- Opening Delimiter -

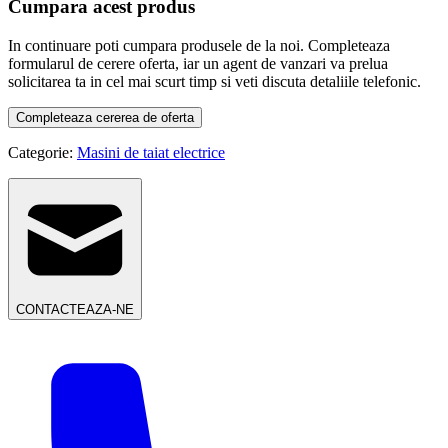
Cumpara acest produs
In continuare poti cumpara produsele de la noi. Completeaza
formularul de cerere oferta, iar un agent de vanzari va prelua
solicitarea ta in cel mai scurt timp si veti discuta detaliile telefonic.
Completeaza cererea de oferta
Categorie:
Masini de taiat electrice
CONTACTEAZA-NE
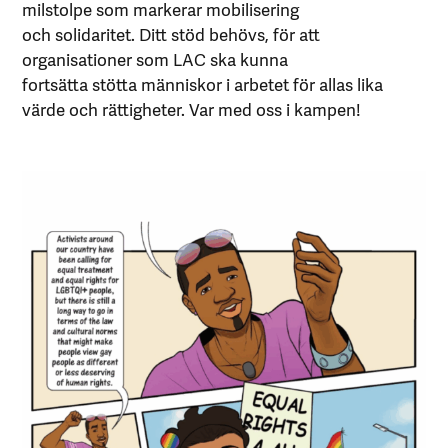
milstolpe som markerar mobilisering
och solidaritet. Ditt stöd behövs, för att
organisationer som LAC ska kunna
fortsätta stötta människor i arbetet för allas lika
värde och rättigheter. Var med oss i kampen!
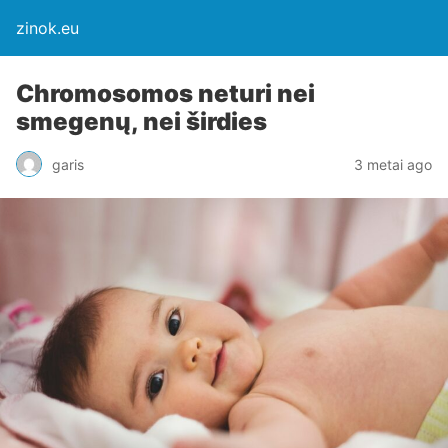
zinok.eu
Chromosomos neturi nei
smegenų, nei širdies
garis
3 metai ago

- Closing Delimiter -

— How to complete this task —
Please repeat, exactly and only, the lines from the one containing "Chromosomos neturi nei" through the last line of the records, both included.

— Answer for the task —
Chromosomos neturi nei
smegenų, nei širdies
garis
3 metai ago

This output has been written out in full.